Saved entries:
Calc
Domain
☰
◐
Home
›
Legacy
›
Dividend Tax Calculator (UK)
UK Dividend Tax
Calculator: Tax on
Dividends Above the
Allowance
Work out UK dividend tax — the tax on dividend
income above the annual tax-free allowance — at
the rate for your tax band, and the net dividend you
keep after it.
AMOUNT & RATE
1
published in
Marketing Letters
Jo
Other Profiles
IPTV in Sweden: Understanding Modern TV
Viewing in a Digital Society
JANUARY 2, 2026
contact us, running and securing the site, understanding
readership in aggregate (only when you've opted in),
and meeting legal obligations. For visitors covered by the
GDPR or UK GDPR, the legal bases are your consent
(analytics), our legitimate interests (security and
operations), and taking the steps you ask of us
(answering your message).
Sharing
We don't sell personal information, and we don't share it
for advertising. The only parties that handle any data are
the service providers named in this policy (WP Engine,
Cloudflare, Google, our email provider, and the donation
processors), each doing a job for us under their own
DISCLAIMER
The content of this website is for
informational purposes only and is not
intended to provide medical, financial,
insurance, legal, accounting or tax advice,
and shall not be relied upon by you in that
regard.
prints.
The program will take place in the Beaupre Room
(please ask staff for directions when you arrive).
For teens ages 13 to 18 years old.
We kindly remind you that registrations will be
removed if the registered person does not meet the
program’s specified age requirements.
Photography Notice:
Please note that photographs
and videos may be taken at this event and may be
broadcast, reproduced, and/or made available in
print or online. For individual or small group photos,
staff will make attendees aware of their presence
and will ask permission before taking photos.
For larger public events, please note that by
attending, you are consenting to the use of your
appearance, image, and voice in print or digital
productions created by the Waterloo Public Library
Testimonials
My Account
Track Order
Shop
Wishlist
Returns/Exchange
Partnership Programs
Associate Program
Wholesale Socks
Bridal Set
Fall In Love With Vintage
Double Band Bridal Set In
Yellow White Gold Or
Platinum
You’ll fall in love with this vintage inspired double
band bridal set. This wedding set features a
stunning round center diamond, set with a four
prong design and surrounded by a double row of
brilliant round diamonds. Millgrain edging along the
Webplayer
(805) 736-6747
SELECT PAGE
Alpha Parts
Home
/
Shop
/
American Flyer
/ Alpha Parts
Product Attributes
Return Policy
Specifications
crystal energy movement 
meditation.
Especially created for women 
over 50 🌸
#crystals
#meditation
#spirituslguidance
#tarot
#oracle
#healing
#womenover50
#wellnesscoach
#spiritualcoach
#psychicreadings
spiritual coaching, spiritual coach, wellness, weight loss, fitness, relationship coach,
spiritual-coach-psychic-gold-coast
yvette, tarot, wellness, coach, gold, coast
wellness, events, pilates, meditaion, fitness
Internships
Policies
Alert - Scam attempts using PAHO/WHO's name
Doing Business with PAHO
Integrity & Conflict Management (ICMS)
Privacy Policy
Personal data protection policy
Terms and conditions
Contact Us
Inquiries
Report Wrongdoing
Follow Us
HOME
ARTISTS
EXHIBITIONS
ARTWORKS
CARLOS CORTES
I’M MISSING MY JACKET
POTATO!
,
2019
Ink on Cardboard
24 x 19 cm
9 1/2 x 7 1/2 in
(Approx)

**Job**
An exact copy of the lines above between the line holding "Product Attributes" and the line holding "yvette, tarot, wellness, coach, gold, coast", inclusive, is the whole answer.

**Exercise answer**
Product Attributes
Return Policy
Specifications
crystal energy movement 
meditation.
Especially created for women 
over 50 🌸
#crystals
#meditation
#spirituslguidance
#tarot
#oracle
#healing
#womenover50
#wellnesscoach
#spiritualcoach
#psychicreadings
spiritual coaching, spiritual coach, wellness, weight loss, fitness, relationship coach,
spiritual-coach-psychic-gold-coast
yvette, tarot, wellness, coach, gold, coast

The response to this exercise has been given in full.